[Opening DATA FOR THIS TASK section]

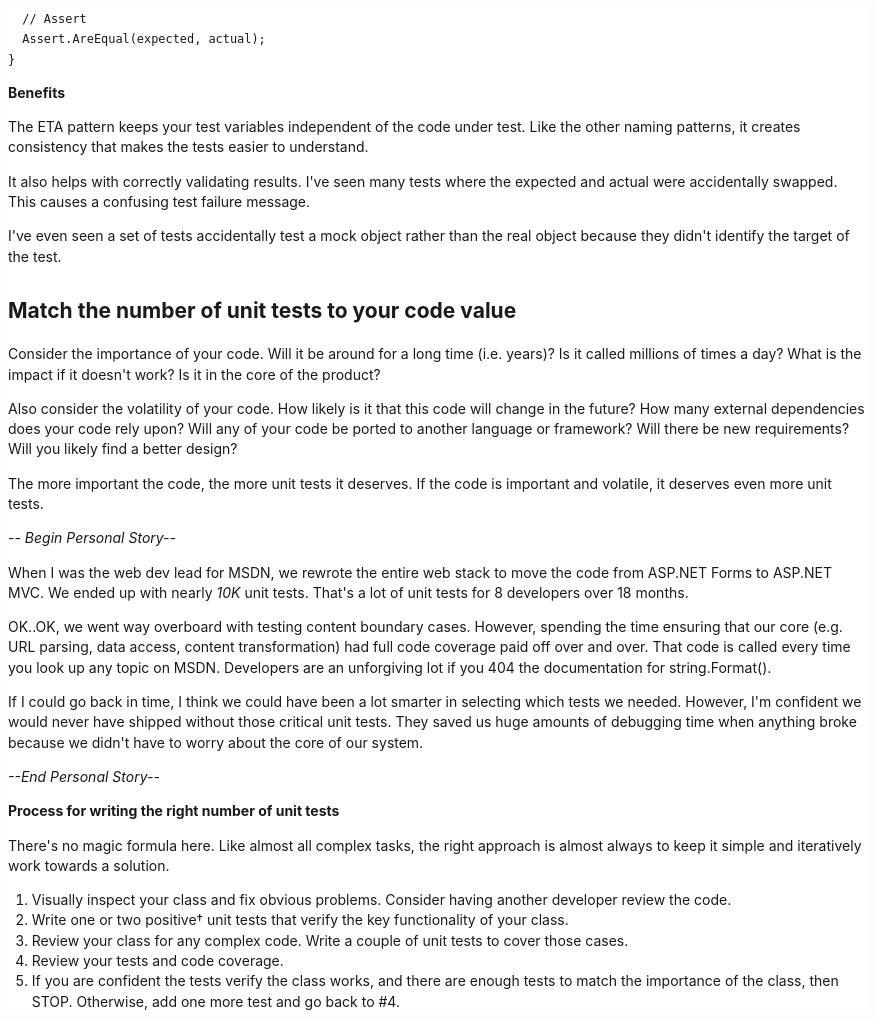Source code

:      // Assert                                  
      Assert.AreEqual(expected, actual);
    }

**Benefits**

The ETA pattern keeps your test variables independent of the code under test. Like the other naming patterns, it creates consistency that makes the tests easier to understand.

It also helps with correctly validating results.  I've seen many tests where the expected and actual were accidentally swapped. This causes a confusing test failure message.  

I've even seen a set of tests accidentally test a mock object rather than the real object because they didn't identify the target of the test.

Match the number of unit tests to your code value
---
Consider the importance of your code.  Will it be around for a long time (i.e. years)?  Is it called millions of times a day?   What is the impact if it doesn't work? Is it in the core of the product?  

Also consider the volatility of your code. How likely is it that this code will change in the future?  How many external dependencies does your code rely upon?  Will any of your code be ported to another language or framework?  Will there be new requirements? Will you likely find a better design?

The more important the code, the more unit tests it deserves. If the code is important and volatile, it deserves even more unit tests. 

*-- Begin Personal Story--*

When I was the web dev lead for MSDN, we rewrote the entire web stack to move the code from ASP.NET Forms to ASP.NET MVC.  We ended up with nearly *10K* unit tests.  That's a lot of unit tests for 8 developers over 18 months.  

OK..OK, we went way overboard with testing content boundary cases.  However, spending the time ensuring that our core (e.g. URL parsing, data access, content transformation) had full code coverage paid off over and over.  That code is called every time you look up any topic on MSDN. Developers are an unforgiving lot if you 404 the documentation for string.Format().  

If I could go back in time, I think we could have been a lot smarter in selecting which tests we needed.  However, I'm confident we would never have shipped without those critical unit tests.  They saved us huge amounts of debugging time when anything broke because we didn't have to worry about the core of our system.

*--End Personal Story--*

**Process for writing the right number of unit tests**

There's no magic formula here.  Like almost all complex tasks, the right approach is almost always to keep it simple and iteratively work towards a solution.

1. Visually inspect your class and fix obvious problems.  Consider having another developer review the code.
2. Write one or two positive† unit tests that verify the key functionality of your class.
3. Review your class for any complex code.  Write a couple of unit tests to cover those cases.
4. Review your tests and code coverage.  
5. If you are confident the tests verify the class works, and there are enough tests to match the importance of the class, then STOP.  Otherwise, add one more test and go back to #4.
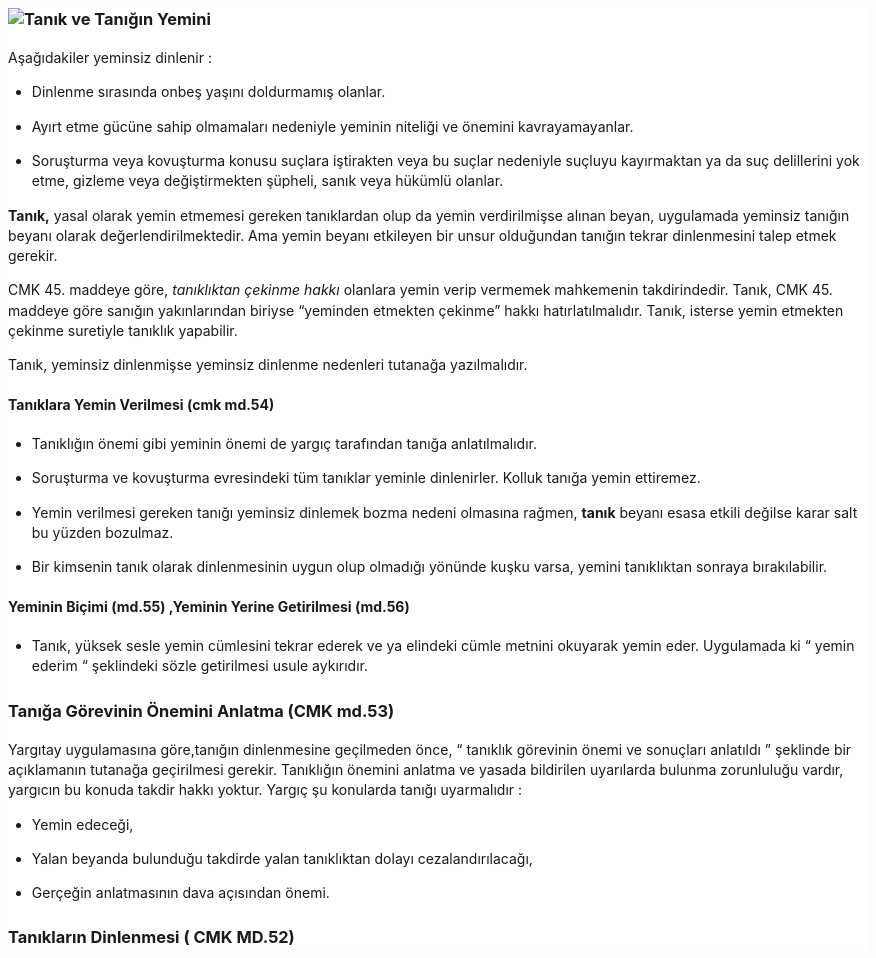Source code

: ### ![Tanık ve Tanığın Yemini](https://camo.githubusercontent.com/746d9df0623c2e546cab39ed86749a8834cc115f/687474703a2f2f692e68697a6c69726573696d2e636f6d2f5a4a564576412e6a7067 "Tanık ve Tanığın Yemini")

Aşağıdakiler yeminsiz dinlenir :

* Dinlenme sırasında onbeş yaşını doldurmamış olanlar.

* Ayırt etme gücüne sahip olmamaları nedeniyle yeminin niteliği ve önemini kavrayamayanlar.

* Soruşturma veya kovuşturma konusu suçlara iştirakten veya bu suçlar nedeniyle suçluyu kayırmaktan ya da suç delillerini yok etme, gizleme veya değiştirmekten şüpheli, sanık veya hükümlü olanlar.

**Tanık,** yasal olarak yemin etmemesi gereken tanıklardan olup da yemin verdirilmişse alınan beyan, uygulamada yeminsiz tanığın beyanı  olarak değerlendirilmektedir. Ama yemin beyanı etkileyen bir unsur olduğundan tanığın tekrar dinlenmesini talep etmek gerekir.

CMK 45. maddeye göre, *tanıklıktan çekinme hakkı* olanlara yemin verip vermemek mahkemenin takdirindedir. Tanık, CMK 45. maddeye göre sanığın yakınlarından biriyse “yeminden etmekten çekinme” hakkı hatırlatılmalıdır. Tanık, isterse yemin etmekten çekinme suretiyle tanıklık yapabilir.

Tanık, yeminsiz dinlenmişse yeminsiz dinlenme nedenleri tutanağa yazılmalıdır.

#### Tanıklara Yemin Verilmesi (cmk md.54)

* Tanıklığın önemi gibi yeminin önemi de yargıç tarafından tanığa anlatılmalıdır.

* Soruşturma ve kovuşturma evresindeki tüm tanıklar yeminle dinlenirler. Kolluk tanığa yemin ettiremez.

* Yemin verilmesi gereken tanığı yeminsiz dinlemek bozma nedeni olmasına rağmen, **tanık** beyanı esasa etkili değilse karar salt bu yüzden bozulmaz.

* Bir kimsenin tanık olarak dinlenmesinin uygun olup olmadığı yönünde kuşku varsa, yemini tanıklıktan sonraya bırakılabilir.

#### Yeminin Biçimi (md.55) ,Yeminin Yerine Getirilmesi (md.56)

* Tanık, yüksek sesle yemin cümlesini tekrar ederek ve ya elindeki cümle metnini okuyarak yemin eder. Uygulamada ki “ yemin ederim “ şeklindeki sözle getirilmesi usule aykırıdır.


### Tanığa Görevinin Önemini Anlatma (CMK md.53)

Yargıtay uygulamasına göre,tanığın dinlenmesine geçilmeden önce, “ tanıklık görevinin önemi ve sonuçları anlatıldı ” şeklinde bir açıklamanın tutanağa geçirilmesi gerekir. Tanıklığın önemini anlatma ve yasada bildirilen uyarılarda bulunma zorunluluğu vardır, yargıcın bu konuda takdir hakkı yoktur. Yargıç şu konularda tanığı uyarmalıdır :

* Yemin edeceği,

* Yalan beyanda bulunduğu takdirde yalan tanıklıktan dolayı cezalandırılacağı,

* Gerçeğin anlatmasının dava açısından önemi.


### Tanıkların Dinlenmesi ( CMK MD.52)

[Closing DATA FOR THIS TASK section]

> TRY IT
Copy each line of the records that has "olup" in it.

> RESPONSE TO THE TASK
**Tanık,** yasal olarak yemin etmemesi gereken tanıklardan olup da yemin verdirilmişse alınan beyan, uygulamada yeminsiz tanığın beyanı  olarak değerlendirilmektedir. Ama yemin beyanı etkileyen bir unsur olduğundan tanığın tekrar dinlenmesini talep etmek gerekir.
* Bir kimsenin tanık olarak dinlenmesinin uygun olup olmadığı yönünde kuşku varsa, yemini tanıklıktan sonraya bırakılabilir.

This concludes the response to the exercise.